■ Instructions to follow
Reproduce the records word for word, starting at the line that contains "pose: elev=285.8 azim=243.6" and continuing to the end of the records.

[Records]
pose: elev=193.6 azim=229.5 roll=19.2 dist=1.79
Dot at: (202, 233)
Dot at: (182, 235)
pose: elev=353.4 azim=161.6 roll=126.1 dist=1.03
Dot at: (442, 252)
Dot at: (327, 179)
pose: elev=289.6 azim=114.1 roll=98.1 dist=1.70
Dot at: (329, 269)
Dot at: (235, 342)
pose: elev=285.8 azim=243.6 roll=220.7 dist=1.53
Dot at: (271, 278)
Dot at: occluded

■ The reply
pose: elev=285.8 azim=243.6 roll=220.7 dist=1.53
Dot at: (271, 278)
Dot at: occluded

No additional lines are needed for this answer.